*Given instruction:* Copy out every line of the records below word for word, and omit the pictures from your copy.

*Material for the task:*

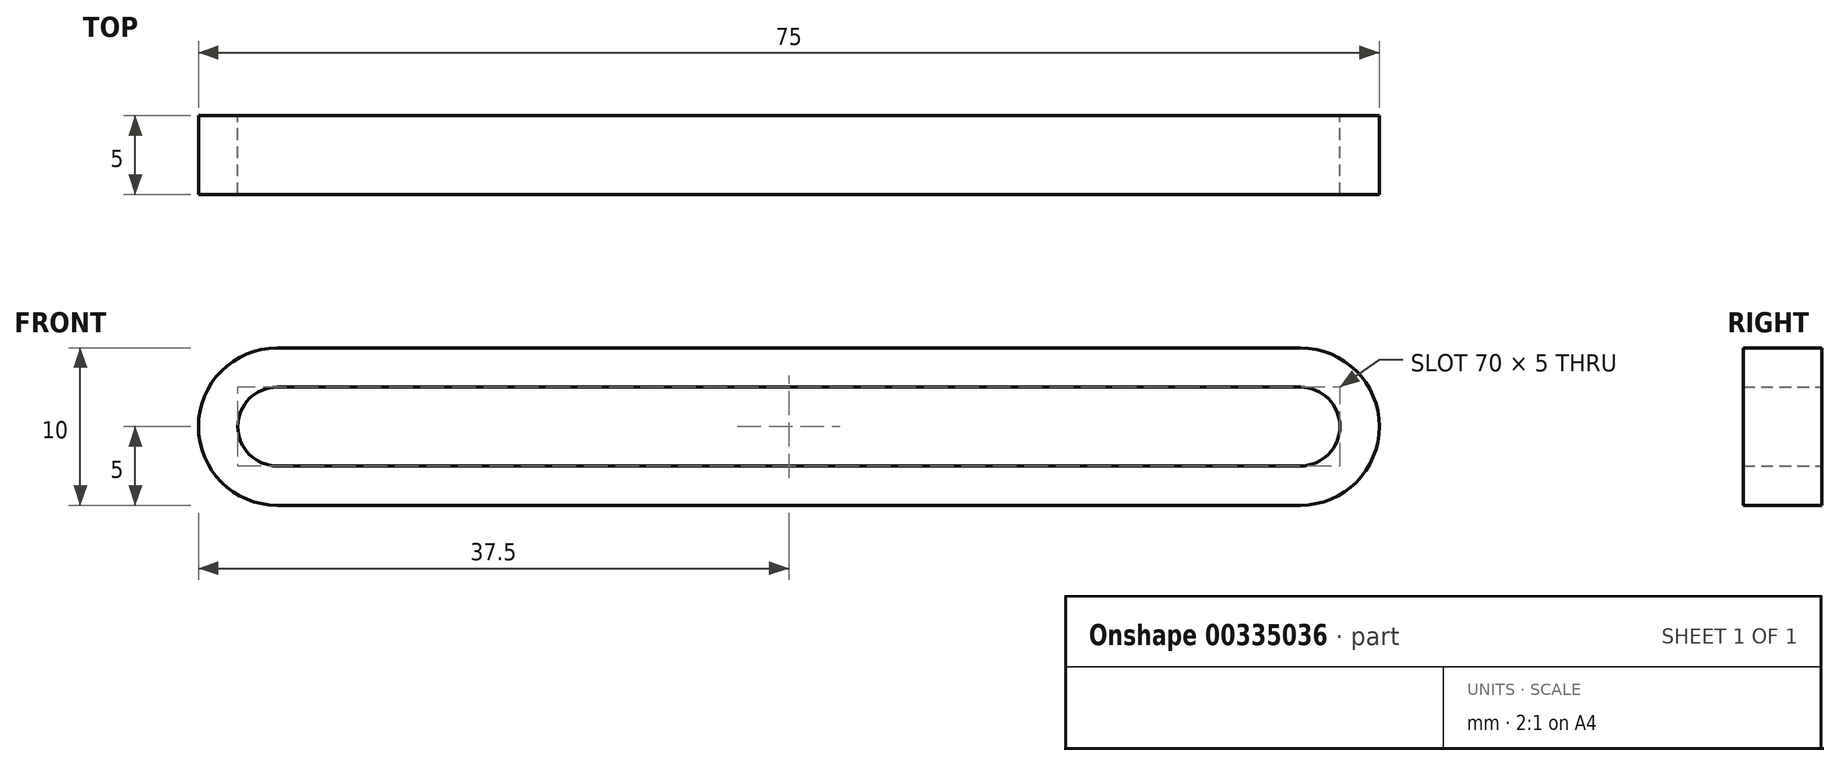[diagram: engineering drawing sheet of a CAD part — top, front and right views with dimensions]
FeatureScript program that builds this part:
annotation { "Feature Type Name" : "Feature", "Feature Type Description" : "" }
export const myFeature = defineFeature(function(context is Context, id is Id, definition is map)
    precondition{}
    {
        {
            var Q0;
            Q0=qCreatedBy(makeId("Front.planeOp"),FACE);
            var sketch = newSketch(context, id + "F0", { "sketchPlane" : qUnion([Q0])});
            skLineSegment(sketch, "E0.bottom", {"start": v(32.5, -5) * mm, "end": v(-32.5, -5) * mm});
            skLineSegment(sketch, "E0.top", {"start": v(32.5, 5) * mm, "end": v(-32.5, 5) * mm});
            skLineSegment(sketch, "E0.left", {"start": v(37.5, 0) * mm, "end": v(37.5, 0) * mm});
            skLineSegment(sketch, "E0.right", {"start": v(-37.5, 0) * mm, "end": v(-37.5, 0) * mm});
            skPoint(sketch, "E0.middle", {"position": v(0, 0) * mm});
            skPoint(sketch, "E1.visualSharp", {"position": v(-37.5, 5) * mm});
            skArc(sketch, "E1.filletArc", {"start": v(-32.5, 5) * mm, "mid": v(-36.04, 3.54) * mm, "end": v(-37.5, 0) * mm});
            skPoint(sketch, "E2.visualSharp", {"position": v(-37.5, -5) * mm});
            skArc(sketch, "E2.filletArc", {"start": v(-37.5, 0) * mm, "mid": v(-36.04, -3.54) * mm, "end": v(-32.5, -5) * mm});
            skPoint(sketch, "E3.visualSharp", {"position": v(37.5, -5) * mm});
            skArc(sketch, "E3.filletArc", {"start": v(32.5, -5) * mm, "mid": v(36.04, -3.54) * mm, "end": v(37.5, 0) * mm});
            skPoint(sketch, "E4.visualSharp", {"position": v(37.5, 5) * mm});
            skArc(sketch, "E4.filletArc", {"start": v(37.5, 0) * mm, "mid": v(36.04, 3.54) * mm, "end": v(32.5, 5) * mm});
            skSolve(sketch);
        }
        {
            var Q0;
            Q0 = qSketchRegion(id + "F0", true);
            extrude(context, id + "F1", {"entities" : qUnion([Q0]), "depth" : 5 * mm});
        }
        {
            var Q0;
            Q0=makeQuery(id+"F1.opExtrude","CAP_FACE",FACE,{"disambiguationData":[OSD([sQuery(id+"F0.wireOp",EDGE,"E0.bottom"),sQuery(id+"F0.wireOp",EDGE,"E0.top"),sQuery(id+"F0.wireOp",EDGE,"E1.filletArc"),sQuery(id+"F0.wireOp",EDGE,"E2.filletArc"),sQuery(id+"F0.wireOp",EDGE,"E3.filletArc"),sQuery(id+"F0.wireOp",EDGE,"E4.filletArc")])],"isStart":false});
            shell(context, id + "F2", {"entities" : qUnion([Q0]), "thickness" : 2.5 * mm});
        }
        {
            var Q0;
            Q0=makeQuery(id+"F2.opShell","OFFSET_FACE",FACE,{"disambiguationData":[OSD([sQuery(id+"F0.wireOp",EDGE,"E0.bottom"),sQuery(id+"F0.wireOp",EDGE,"E0.top"),sQuery(id+"F0.wireOp",EDGE,"E1.filletArc"),sQuery(id+"F0.wireOp",EDGE,"E2.filletArc"),sQuery(id+"F0.wireOp",EDGE,"E3.filletArc"),sQuery(id+"F0.wireOp",EDGE,"E4.filletArc")])]});
            extrude(context, id + "F3", {"entities" : qUnion([Q0]), "operationType" : NewBodyOperationType.REMOVE, "oppositeDirection" : true, "depth" : 25 * mm});
        }
    });
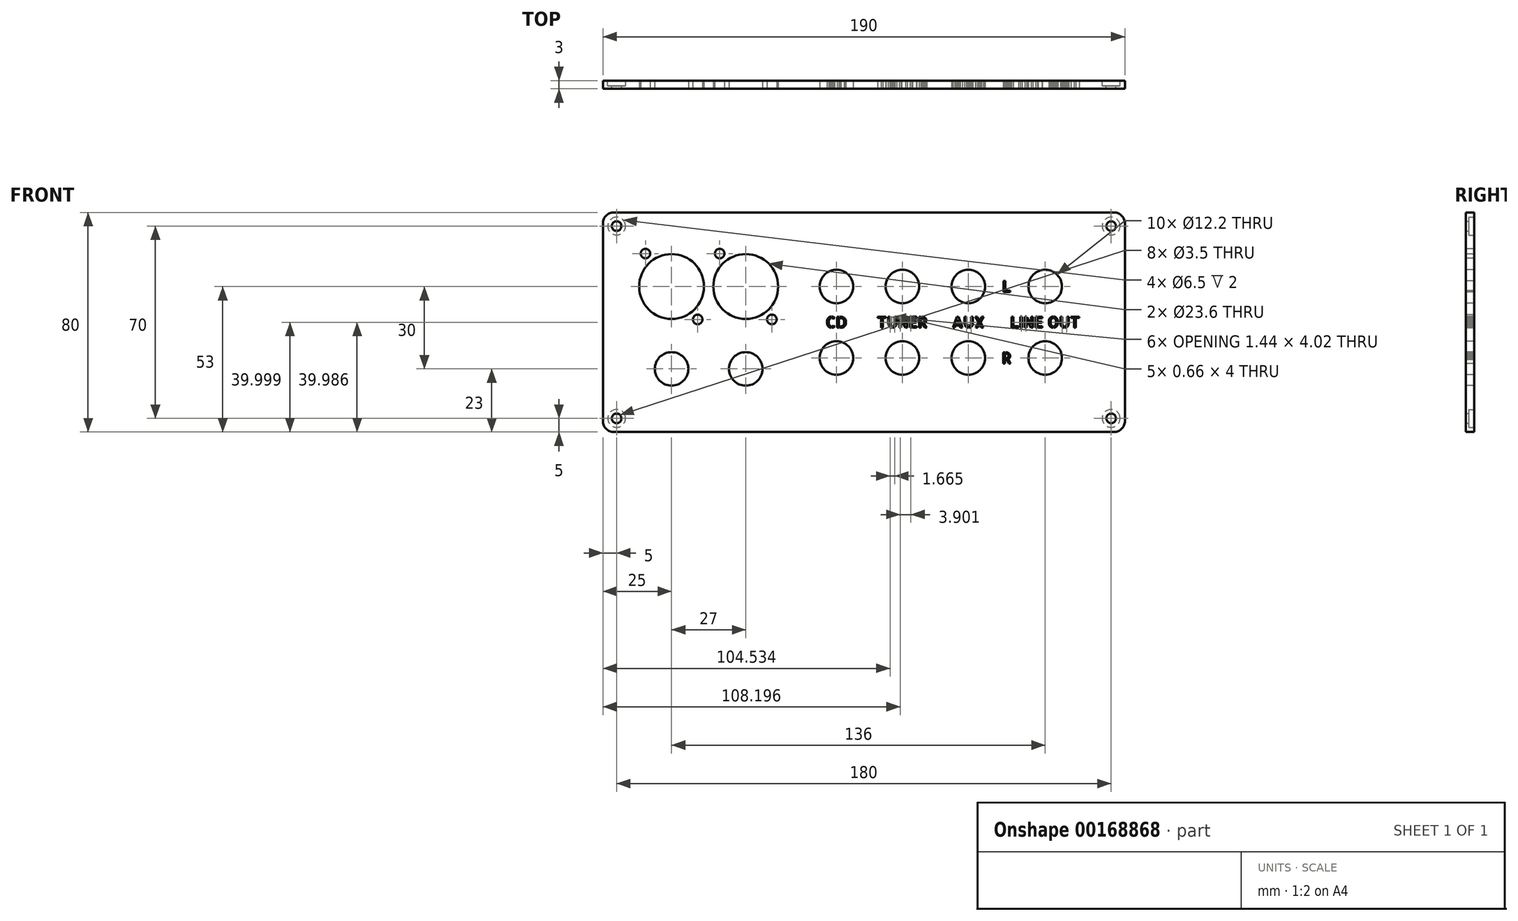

*Finished answer:*
[diagram: engineering drawing sheet of a CAD part — top, front and right views with dimensions]
FeatureScript program that builds this part:
annotation { "Feature Type Name" : "Feature", "Feature Type Description" : "" }
export const myFeature = defineFeature(function(context is Context, id is Id, definition is map)
    precondition{}
    {
        {
            var Q0;
            Q0=qCreatedBy(makeId("Front.planeOp"),FACE);
            var sketch = newSketch(context, id + "F0", { "sketchPlane" : qUnion([Q0])});
            skLineSegment(sketch, "E0.bottom", {"start": v(32.5, -5) * mm, "end": v(-32.5, -5) * mm});
            skLineSegment(sketch, "E0.top", {"start": v(32.5, 5) * mm, "end": v(-32.5, 5) * mm});
            skLineSegment(sketch, "E0.left", {"start": v(37.5, 0) * mm, "end": v(37.5, 0) * mm});
            skLineSegment(sketch, "E0.right", {"start": v(-37.5, 0) * mm, "end": v(-37.5, 0) * mm});
            skPoint(sketch, "E0.middle", {"position": v(0, 0) * mm});
            skPoint(sketch, "E1.visualSharp", {"position": v(-37.5, 5) * mm});
            skArc(sketch, "E1.filletArc", {"start": v(-32.5, 5) * mm, "mid": v(-36.04, 3.54) * mm, "end": v(-37.5, 0) * mm});
            skPoint(sketch, "E2.visualSharp", {"position": v(-37.5, -5) * mm});
            skArc(sketch, "E2.filletArc", {"start": v(-37.5, 0) * mm, "mid": v(-36.04, -3.54) * mm, "end": v(-32.5, -5) * mm});
            skPoint(sketch, "E3.visualSharp", {"position": v(37.5, -5) * mm});
            skArc(sketch, "E3.filletArc", {"start": v(32.5, -5) * mm, "mid": v(36.04, -3.54) * mm, "end": v(37.5, 0) * mm});
            skPoint(sketch, "E4.visualSharp", {"position": v(37.5, 5) * mm});
            skArc(sketch, "E4.filletArc", {"start": v(37.5, 0) * mm, "mid": v(36.04, 3.54) * mm, "end": v(32.5, 5) * mm});
            skSolve(sketch);
        }
        {
            var Q0;
            Q0 = qSketchRegion(id + "F0", true);
            extrude(context, id + "F1", {"entities" : qUnion([Q0]), "depth" : 5 * mm});
        }
        {
            var Q0;
            Q0=makeQuery(id+"F1.opExtrude","CAP_FACE",FACE,{"disambiguationData":[OSD([sQuery(id+"F0.wireOp",EDGE,"E0.bottom"),sQuery(id+"F0.wireOp",EDGE,"E0.top"),sQuery(id+"F0.wireOp",EDGE,"E1.filletArc"),sQuery(id+"F0.wireOp",EDGE,"E2.filletArc"),sQuery(id+"F0.wireOp",EDGE,"E3.filletArc"),sQuery(id+"F0.wireOp",EDGE,"E4.filletArc")])],"isStart":false});
            shell(context, id + "F2", {"entities" : qUnion([Q0]), "thickness" : 2.5 * mm});
        }
        {
            var Q0;
            Q0=makeQuery(id+"F2.opShell","OFFSET_FACE",FACE,{"disambiguationData":[OSD([sQuery(id+"F0.wireOp",EDGE,"E0.bottom"),sQuery(id+"F0.wireOp",EDGE,"E0.top"),sQuery(id+"F0.wireOp",EDGE,"E1.filletArc"),sQuery(id+"F0.wireOp",EDGE,"E2.filletArc"),sQuery(id+"F0.wireOp",EDGE,"E3.filletArc"),sQuery(id+"F0.wireOp",EDGE,"E4.filletArc")])]});
            extrude(context, id + "F3", {"entities" : qUnion([Q0]), "operationType" : NewBodyOperationType.REMOVE, "oppositeDirection" : true, "depth" : 25 * mm});
        }
    });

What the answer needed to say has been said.